The recent rate relief reform was brought in to solve this problem, created in part by the rent control reform. Who knows what new problems this new reform may cause?
Donnison is good on immigration, often canvassed as a cause of bad housing. In practice there is no difference between internal and international migration but in Britain there has been a net outflow of migrants since the war:
For a dozen years after the war there was a small net outflow of migrants from the United Kingdom; but between 1958 and 1960 this changed to a moderate inflow that rose steeply during the two years before the Commonwealth Immigrants Act was brought into force—an increase that may have been largely brought about by the impending Act itself. But by 1964 the net movements of migrants was again an outward one. Further restrictions imposed since then and the recent increase in emigration from Britain will ensure that this loss continues.
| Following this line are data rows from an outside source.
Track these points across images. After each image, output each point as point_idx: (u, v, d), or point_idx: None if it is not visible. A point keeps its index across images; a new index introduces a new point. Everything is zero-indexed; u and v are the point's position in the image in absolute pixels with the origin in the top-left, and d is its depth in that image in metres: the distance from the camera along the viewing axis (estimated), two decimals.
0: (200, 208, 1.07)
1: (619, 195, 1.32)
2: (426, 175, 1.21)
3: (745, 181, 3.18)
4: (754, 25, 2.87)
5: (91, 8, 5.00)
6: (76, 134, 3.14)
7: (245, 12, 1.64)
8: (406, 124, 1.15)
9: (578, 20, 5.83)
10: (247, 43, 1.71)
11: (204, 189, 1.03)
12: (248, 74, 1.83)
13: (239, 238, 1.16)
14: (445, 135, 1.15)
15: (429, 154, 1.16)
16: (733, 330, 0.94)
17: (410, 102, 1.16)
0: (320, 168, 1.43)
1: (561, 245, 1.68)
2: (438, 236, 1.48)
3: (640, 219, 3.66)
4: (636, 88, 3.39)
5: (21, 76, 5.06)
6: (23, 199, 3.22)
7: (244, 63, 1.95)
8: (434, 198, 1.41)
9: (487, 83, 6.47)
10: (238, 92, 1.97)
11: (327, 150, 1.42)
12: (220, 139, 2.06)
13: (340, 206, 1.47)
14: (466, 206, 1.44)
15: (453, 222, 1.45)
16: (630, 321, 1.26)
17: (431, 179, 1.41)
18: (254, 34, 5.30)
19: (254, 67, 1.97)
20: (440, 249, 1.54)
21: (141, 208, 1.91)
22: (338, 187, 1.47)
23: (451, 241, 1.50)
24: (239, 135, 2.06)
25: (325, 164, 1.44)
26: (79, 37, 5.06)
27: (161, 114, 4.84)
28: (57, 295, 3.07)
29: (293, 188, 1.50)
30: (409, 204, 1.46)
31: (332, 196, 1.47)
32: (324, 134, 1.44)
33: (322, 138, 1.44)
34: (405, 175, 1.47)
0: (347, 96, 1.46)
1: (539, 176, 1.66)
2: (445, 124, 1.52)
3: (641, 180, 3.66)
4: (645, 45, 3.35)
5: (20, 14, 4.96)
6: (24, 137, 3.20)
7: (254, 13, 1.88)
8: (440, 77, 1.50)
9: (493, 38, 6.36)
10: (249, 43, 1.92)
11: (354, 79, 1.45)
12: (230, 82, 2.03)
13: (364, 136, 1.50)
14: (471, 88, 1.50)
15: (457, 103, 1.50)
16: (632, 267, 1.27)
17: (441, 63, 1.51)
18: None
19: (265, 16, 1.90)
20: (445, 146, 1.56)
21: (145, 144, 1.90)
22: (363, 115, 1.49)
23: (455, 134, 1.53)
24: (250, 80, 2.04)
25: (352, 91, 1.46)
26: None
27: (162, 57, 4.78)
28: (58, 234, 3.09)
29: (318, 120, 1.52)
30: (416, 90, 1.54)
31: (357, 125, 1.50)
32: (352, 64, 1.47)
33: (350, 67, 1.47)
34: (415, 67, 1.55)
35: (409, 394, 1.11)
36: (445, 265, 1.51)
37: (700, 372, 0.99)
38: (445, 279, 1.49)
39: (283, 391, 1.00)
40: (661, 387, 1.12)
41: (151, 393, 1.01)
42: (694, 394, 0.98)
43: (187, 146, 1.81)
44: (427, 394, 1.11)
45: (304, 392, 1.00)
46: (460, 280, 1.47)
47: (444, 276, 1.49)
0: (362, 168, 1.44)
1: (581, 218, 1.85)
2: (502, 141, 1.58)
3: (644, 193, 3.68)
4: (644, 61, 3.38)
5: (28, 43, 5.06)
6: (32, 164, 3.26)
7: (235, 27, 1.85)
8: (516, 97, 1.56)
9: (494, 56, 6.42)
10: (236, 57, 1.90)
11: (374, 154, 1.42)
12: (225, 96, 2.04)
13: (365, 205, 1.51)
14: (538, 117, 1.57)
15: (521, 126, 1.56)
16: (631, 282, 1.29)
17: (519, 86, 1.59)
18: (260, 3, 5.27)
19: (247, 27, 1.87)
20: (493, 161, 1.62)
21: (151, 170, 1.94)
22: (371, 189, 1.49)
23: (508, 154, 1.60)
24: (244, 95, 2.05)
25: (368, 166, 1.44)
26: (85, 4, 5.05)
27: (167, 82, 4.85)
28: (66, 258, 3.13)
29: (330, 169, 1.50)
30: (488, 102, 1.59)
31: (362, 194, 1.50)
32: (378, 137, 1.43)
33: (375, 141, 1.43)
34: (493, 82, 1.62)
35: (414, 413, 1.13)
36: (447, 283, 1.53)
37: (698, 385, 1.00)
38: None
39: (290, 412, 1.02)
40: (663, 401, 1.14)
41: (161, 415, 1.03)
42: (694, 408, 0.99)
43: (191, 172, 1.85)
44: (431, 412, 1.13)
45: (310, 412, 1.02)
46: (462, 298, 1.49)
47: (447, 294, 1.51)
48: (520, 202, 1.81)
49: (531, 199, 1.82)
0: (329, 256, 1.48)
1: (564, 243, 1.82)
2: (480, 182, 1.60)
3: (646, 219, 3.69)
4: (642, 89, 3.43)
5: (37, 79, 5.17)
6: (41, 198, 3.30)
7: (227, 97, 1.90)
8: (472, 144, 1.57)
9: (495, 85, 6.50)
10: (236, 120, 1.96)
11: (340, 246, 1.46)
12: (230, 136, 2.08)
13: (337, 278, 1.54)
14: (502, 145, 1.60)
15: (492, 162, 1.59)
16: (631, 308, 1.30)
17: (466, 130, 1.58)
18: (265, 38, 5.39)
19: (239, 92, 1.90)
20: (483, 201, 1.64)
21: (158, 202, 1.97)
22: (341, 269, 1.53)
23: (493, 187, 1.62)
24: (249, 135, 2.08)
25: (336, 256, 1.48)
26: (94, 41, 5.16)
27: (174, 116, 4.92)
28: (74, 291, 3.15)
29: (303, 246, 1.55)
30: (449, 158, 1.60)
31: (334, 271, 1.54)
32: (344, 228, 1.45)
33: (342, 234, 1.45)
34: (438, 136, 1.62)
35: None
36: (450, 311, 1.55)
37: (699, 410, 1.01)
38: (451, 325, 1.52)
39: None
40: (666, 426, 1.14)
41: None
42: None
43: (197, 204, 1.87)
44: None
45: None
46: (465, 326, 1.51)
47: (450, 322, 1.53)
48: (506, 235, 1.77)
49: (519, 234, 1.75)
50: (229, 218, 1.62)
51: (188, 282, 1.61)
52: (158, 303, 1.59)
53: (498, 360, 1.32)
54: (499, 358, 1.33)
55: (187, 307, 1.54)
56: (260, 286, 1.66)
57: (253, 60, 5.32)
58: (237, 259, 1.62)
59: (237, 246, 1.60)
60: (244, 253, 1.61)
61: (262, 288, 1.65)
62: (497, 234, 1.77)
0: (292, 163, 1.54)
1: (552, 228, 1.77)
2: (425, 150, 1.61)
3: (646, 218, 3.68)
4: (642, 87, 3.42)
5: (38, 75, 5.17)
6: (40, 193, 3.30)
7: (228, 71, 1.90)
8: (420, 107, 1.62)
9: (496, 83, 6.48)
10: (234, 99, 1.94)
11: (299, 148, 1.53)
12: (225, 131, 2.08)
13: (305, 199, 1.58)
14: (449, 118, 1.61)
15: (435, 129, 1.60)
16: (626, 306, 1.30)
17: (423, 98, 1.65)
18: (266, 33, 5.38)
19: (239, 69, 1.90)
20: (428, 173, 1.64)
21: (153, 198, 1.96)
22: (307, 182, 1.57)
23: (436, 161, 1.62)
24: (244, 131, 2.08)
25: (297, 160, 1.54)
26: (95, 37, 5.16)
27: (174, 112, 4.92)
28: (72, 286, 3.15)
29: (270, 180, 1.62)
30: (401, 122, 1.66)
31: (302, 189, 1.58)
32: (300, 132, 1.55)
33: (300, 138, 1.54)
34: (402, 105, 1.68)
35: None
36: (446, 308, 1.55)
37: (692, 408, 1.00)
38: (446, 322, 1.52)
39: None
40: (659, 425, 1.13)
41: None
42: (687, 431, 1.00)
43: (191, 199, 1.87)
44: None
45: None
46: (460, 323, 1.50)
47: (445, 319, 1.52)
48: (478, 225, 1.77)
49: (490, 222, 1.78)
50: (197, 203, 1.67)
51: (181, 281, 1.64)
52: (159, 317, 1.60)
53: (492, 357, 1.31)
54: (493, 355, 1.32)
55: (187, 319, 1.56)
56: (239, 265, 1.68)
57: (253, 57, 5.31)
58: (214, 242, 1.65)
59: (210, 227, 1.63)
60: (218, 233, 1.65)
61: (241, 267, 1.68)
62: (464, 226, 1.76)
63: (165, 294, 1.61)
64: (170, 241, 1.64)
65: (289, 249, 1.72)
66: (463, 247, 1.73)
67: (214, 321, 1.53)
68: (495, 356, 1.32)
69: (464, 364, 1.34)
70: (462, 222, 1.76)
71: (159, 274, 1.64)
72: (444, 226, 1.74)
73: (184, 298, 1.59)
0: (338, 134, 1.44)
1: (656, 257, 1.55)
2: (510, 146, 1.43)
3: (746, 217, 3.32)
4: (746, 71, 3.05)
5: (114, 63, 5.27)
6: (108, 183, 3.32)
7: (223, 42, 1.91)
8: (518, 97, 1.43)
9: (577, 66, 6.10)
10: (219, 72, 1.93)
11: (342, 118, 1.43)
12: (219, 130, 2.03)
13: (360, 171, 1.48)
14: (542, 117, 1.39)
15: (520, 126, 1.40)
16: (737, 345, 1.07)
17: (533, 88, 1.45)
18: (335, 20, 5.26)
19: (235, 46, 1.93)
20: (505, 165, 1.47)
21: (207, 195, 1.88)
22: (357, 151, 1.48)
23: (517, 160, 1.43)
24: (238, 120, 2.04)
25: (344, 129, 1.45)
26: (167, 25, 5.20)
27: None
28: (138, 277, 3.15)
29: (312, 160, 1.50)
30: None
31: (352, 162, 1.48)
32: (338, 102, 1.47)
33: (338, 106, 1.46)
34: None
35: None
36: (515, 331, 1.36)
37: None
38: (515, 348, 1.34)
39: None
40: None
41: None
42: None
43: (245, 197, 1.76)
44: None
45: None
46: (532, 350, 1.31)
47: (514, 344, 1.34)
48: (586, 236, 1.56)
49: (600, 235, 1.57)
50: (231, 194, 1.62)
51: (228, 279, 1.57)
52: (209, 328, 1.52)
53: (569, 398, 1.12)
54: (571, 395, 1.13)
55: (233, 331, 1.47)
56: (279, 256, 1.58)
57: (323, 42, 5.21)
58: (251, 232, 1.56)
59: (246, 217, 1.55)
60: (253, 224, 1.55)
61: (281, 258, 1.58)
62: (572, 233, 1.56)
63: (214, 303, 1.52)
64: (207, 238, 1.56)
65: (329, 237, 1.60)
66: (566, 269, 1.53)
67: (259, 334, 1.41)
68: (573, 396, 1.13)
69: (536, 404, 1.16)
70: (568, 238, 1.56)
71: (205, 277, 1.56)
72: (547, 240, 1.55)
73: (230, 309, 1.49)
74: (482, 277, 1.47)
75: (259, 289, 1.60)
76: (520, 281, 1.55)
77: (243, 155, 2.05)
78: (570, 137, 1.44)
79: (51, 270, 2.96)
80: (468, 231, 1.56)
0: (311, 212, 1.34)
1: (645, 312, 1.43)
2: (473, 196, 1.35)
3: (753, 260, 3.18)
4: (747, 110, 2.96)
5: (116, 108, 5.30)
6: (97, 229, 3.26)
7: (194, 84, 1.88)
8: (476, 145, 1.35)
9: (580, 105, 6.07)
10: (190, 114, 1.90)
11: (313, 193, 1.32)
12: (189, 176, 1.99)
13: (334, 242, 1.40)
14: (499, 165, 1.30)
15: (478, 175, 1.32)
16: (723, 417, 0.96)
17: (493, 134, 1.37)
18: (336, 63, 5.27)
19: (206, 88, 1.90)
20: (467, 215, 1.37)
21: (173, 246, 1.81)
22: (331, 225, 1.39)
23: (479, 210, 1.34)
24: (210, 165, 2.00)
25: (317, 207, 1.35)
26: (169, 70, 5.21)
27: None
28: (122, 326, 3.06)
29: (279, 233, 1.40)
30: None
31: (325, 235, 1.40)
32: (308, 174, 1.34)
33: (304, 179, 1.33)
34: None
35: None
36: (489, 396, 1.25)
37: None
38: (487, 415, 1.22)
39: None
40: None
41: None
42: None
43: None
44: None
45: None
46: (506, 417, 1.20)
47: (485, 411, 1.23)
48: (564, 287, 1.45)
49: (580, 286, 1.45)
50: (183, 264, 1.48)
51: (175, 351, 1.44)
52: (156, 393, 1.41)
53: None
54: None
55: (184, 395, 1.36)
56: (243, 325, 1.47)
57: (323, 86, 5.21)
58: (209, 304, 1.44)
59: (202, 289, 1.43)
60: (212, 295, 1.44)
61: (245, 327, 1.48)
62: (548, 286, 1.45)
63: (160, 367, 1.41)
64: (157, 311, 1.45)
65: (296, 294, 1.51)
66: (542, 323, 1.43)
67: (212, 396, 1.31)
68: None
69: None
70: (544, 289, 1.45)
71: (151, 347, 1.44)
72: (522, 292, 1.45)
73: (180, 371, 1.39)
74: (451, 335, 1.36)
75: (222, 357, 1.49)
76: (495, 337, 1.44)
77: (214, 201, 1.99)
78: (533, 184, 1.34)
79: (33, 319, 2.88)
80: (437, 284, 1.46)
Socialists have always said that migrants are further victims of capitalism’s bad housing not its cause. Donnison, writing of London’s housing, confirms this:
Restriction of immigration from overseas will not have a major effect; the immigrants’ plight is the outcome not the cause of London’s housing difficulties, and if the inflow of immigrants is stopped their places will be taken by people from other parts of the country—or a number of essential jobs will remain unfilled.
There is no doubt that the Tory and Labour governments introduced immigration control not for economic but for political reasons as a sop to colour prejudice. So much for Labour’s professed stand for the brotherhood of man.